Dr. Jocelynne Rainey Honored with Sweetwater Clifton ‘City Spirit’ Award
This Monday, on Martin Luther King Jr. Day, the New York Knicks honored our President & CEO Dr. Jocelynne Rainey with the Sweetwater Clifton ‘City Spirit’ Award, in recognition of her community work and her long career exemplifying the leadership and community service of Dr. King's legacy.
The Sweetwater Clifton ‘City Spirit’ Award pays tribute to local heroes who have made a significant difference in the lives of others. The award is named in honor of the late Knicks great, Nat “Sweetwater” Clifton, who was the first African-American to play for the Knickerbockers. Recipients of this award epitomize the same trailblazing characteristics of the Knicks Legend.
In the interview below, Dr. Rainey discusses her work, motivation, and what it means for her personally to win the Sweetwater award.
What motivates or inspires you?
Dr. Rainey: Today I am most motivated by the nonprofits that ensure that their communities have the services and resources they need to thrive. These lifelines provide much needed education programs, address food insecurity and housing instability, organize and advocate for their communities. They do this work often under resourced themselves, but they understand that what they do is critical to the people they serve.
What does it mean to win the Sweetwater award?
Dr. Rainey: It is an honor to receive the Sweetwater award on the day we recognize the work of Dr. Martin Luther King Jr. I have spent the bulk of my career working to ensure equity and opportunity in the spaces where I have even a smidgen of power. In this moment, to even be mentioned a along with Martin Luther King Jr., a man I will never measure up to but strive every day to live and act in ways that continue his unfinished work, means that I am doing the WORK. The Sweetwater Award is the recognition that my career dedicated to racial and economic justice has made an impact in my community.

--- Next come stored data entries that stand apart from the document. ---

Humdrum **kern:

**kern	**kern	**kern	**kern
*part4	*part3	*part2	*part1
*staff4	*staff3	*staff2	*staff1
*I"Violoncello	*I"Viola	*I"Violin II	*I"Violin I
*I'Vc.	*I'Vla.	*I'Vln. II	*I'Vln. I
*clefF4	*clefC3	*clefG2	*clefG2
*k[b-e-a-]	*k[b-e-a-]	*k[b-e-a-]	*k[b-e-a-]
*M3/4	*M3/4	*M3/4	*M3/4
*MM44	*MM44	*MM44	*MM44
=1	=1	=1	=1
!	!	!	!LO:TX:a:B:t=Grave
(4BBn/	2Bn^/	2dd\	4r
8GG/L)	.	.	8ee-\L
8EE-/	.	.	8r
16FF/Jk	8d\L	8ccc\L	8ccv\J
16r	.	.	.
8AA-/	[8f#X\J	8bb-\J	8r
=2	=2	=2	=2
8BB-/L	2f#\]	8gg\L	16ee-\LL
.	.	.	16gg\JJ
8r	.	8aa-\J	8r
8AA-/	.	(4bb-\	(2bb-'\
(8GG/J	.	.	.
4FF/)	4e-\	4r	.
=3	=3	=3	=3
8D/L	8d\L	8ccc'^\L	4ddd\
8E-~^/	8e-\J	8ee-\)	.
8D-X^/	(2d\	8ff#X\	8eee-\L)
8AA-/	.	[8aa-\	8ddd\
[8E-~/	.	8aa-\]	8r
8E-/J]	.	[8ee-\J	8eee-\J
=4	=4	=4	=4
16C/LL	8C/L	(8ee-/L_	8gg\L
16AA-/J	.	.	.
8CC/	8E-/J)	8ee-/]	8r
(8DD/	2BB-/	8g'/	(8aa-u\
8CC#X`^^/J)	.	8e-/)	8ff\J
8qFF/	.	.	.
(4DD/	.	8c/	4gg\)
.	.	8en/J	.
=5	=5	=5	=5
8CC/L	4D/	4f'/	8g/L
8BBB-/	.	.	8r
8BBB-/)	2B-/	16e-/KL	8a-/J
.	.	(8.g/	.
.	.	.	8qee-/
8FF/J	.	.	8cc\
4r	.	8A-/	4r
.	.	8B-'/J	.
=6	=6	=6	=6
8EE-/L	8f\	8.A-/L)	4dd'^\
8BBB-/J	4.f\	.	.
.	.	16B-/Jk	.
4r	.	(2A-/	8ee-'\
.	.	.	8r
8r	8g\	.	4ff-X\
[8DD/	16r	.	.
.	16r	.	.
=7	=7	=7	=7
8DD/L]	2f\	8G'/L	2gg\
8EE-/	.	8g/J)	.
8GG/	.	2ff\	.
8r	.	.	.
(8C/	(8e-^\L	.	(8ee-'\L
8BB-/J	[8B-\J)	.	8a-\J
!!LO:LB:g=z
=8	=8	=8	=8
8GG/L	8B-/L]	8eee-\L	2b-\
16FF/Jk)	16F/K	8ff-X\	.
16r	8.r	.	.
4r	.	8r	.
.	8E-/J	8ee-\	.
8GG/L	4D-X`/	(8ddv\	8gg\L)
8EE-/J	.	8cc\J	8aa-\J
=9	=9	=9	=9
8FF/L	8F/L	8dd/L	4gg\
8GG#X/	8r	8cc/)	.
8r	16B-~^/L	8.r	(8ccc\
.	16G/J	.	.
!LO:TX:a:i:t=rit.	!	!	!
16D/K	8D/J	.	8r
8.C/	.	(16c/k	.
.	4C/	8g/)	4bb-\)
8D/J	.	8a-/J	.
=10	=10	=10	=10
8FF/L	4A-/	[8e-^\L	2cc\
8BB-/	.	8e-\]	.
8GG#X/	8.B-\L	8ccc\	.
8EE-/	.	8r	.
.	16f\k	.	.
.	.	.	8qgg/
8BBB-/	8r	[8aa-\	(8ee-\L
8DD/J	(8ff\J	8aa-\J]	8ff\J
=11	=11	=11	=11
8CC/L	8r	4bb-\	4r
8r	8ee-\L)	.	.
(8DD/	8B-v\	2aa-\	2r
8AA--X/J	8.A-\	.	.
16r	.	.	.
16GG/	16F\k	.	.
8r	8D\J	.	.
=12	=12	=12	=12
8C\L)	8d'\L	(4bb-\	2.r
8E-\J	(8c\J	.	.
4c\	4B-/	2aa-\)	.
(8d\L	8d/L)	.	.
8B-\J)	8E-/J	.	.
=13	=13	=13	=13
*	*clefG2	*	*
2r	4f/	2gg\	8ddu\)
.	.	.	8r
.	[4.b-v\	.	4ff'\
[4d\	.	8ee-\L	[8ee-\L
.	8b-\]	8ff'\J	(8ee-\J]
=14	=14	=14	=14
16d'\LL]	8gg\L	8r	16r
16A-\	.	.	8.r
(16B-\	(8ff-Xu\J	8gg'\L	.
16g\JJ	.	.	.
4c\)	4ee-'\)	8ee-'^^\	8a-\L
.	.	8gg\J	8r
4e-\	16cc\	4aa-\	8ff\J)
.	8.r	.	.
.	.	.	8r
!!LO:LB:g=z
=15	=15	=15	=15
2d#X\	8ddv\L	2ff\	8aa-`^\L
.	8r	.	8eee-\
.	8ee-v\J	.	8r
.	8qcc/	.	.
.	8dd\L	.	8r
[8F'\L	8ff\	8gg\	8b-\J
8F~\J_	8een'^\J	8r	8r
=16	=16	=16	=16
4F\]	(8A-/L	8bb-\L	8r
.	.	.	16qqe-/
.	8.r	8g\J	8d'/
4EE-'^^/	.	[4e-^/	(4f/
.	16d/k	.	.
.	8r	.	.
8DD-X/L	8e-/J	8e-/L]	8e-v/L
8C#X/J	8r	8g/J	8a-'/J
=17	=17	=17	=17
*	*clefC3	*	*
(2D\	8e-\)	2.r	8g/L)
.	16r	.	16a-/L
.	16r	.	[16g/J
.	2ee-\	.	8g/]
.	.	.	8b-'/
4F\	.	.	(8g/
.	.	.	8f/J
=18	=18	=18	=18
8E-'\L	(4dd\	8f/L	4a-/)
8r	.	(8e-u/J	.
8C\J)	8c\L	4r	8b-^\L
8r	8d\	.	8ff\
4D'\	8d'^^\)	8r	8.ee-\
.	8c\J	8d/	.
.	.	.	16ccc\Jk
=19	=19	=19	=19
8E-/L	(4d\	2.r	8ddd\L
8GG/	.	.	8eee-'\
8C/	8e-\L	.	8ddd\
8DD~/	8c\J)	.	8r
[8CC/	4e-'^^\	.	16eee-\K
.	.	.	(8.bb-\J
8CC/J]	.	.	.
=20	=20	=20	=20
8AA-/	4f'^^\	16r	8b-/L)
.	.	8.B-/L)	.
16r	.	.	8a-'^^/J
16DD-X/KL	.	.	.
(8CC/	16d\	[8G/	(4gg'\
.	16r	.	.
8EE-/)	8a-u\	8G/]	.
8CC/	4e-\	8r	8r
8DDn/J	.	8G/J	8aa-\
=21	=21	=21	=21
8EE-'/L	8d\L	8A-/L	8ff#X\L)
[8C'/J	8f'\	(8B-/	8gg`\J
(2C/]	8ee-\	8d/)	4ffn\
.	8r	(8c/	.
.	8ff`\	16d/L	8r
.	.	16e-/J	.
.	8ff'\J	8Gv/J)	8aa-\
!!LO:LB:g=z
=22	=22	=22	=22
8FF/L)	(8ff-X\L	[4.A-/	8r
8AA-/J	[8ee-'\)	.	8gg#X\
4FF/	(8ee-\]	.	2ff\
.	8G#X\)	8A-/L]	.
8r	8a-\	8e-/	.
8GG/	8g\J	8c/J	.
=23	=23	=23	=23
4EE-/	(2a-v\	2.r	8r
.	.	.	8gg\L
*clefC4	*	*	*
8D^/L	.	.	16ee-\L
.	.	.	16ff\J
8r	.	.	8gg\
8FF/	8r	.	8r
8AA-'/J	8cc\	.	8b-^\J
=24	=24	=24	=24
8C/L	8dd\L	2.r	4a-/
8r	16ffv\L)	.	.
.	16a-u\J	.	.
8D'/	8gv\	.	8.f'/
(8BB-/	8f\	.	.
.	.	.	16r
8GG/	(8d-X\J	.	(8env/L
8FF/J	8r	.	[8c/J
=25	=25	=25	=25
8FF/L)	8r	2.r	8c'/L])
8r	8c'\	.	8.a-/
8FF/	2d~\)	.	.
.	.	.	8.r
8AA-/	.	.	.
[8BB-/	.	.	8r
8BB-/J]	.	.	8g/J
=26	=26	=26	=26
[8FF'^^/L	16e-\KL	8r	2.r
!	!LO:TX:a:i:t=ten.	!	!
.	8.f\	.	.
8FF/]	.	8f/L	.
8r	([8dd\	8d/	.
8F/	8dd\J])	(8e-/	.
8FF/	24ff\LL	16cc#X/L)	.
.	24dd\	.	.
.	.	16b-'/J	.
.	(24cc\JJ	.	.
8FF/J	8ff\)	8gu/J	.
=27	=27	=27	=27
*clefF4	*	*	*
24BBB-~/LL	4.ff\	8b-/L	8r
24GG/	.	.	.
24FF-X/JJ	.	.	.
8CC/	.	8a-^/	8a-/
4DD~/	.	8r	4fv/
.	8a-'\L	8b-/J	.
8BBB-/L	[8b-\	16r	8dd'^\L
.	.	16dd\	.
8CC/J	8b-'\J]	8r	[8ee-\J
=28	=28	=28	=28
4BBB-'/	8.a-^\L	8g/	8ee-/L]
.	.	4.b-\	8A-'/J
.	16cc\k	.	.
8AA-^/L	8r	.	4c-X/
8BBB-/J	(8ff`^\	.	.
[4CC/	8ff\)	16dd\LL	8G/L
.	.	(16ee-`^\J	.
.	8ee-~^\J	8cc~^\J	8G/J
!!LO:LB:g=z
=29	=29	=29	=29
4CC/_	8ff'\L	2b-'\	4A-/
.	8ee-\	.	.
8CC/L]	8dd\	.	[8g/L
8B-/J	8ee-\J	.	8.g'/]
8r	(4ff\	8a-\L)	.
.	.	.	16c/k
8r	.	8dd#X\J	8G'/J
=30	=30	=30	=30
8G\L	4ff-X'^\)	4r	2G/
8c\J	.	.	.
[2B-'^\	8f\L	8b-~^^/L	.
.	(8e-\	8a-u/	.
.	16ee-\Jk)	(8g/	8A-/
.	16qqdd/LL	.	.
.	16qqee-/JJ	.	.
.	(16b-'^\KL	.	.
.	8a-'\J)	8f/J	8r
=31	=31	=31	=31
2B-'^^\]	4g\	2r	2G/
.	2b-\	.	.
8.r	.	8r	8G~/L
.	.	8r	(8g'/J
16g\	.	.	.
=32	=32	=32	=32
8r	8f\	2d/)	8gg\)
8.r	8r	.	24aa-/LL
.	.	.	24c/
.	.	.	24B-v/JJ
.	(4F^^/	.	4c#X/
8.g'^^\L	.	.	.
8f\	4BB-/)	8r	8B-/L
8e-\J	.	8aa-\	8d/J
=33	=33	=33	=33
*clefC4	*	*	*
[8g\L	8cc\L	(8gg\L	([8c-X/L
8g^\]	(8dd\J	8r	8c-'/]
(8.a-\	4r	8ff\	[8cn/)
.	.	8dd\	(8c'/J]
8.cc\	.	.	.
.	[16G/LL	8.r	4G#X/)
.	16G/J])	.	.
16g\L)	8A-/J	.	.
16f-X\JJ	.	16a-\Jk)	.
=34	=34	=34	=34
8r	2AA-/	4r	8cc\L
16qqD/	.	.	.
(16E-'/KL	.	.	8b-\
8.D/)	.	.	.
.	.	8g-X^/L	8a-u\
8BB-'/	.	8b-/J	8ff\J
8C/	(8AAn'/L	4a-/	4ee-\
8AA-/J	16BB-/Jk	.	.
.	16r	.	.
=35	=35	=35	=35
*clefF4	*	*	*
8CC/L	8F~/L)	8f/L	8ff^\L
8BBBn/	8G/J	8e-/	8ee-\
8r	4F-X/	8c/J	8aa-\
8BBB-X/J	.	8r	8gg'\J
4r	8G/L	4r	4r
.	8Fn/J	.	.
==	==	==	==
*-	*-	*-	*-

"Make a career of humanity. Commit yourself to the noble struggle for equal rights. You will make a better person of yourself, a greater nation of your country, and a finer world to live in." – Dr. Martin Luther King Jr.
What would you like to be remembered for?
Dr. Rainey: I would like to be remembered as a woman that was unapologetically committed to leveling the playing field for those impacted by structural racism.
What are you most proud of, your organization?
Dr. Rainey: I am most proud that Brooklyn Community Foundation does philanthropy differently. Our approach is truly community-led. We look to the community to advise and inform where funding should go to best support Brooklyn’s communities. We visit and learn from people who live in the community, and this informs our grant making strategy. We walk the walk to help us to meet our mission to create a more fair and just borough.